For the Pumpkin Filling
  • 1 cup Pumpkin Puree Use pure pumpkin puree.
  • 1/2 cup Granulated Sugar Sweetens the filling.
  • 1/4 cup Brown Sugar Adds molasses flavor.
  • 1 large Egg Yolk Adds richness.
  • 2 tbsp Corn Starch Thickens the filling.
  • 1 tbsp Spices (Cinnamon, Nutmeg, Cloves, Allspice) Adjust to liking.
  • 1 tsp Vanilla Extract Enhances flavor.
For Decoration
  • 8 sticks Pretzel Sticks To resemble pumpkin stems.

Equipment

  • mixing bowl
  • Hand mixer
  • Baking Sheet
  • Parchment Paper
  • Kitchen twine

Method
 

Step-by-Step Instructions for Cream Cheese Pie
  1. In a medium bowl, blend softened cream cheese, granulated sugar, and vanilla extract with a hand mixer on medium speed for about 2 minutes until smooth and creamy.
  2. In a separate bowl, mix pumpkin puree, egg yolk, brown sugar, corn starch, vanilla extract, and your chosen spices until smooth, about 3 minutes.
  3. Preheat your oven to 375°F (190°C).

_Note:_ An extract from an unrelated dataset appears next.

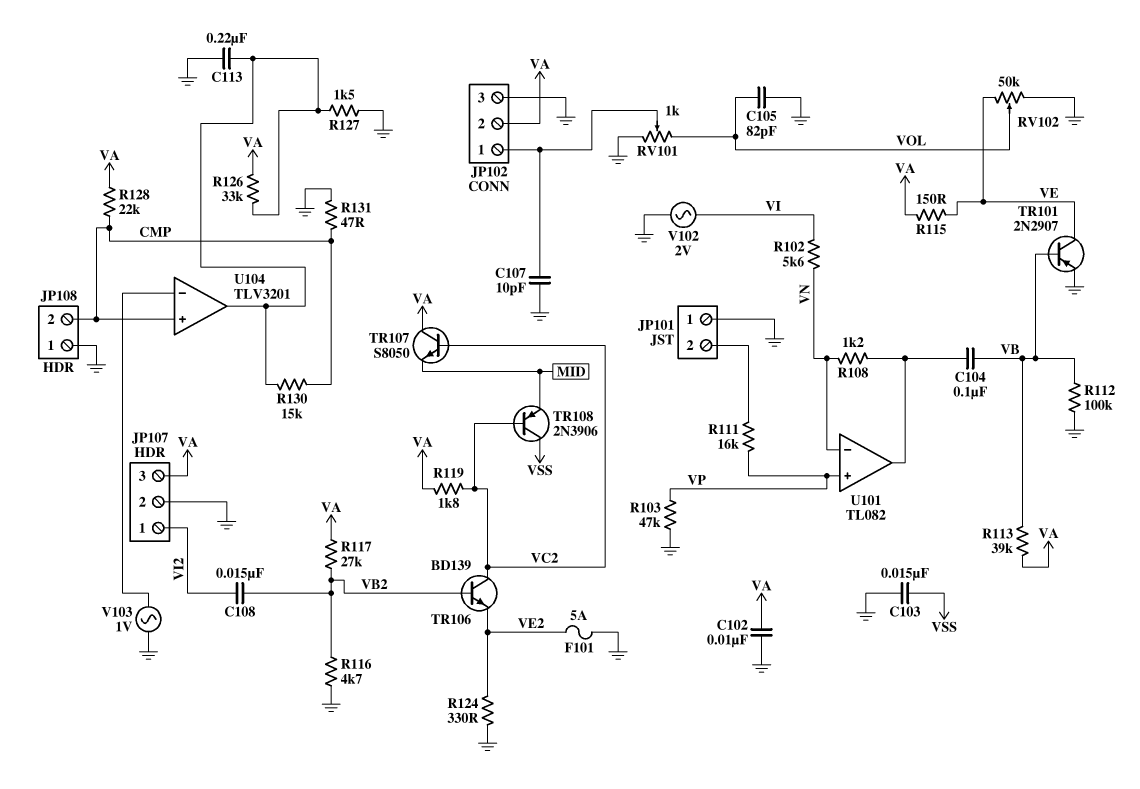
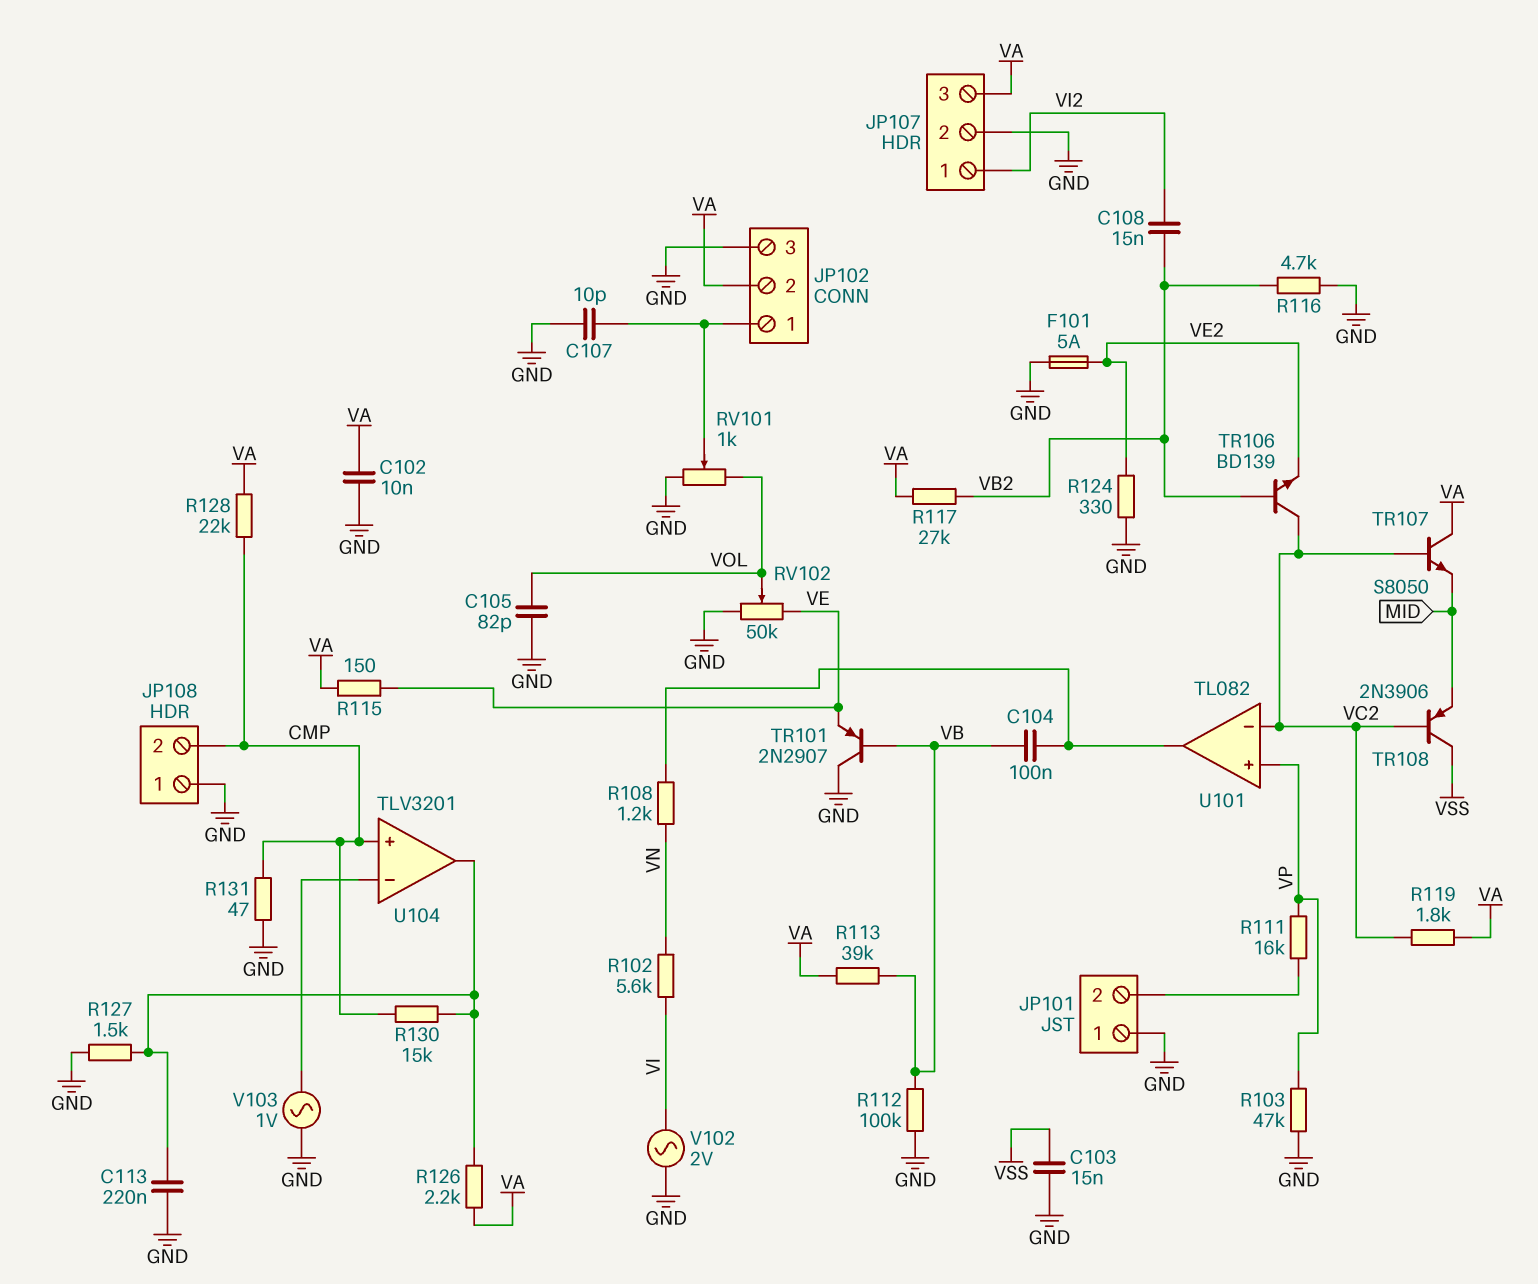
R126: 33k (U104/out, VA) -> 2.2k (U104/out, VA)
TR101: PNP 2N2907 (B VB, C VE, E GND) -> PNP 2N2907 (B VB, C GND, E VE)
U101 pin in-: VN -> VC2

Unroll the crescent dough onto a lightly floured surface and cut into 8 squares.
  4. In the center of each dough square, add cream cheese filling, followed by a dollop of pumpkin filling. Pinch corners to seal.
  5. Wrap each filled dough ball with kitchen twine, cinching it in sections. Bake for 15-20 minutes until golden brown.
  6. Cool on the pan for about 5 minutes, remove twine, and insert a pretzel stick into the top before serving warm.

Nutrition

Serving: 1pieceCalories: 250kcalCarbohydrates: 30gProtein: 4gFat: 12gSaturated Fat: 7gCholesterol: 50mgSodium: 300mgPotassium: 180mgFiber: 1gSugar: 10gVitamin A: 500IUVitamin C: 2mgCalcium: 50mgIron: 1mg

Notes

Ensure pumpkin puree is well-drained and corners of crescent dough are sealed tightly to avoid leaks during baking.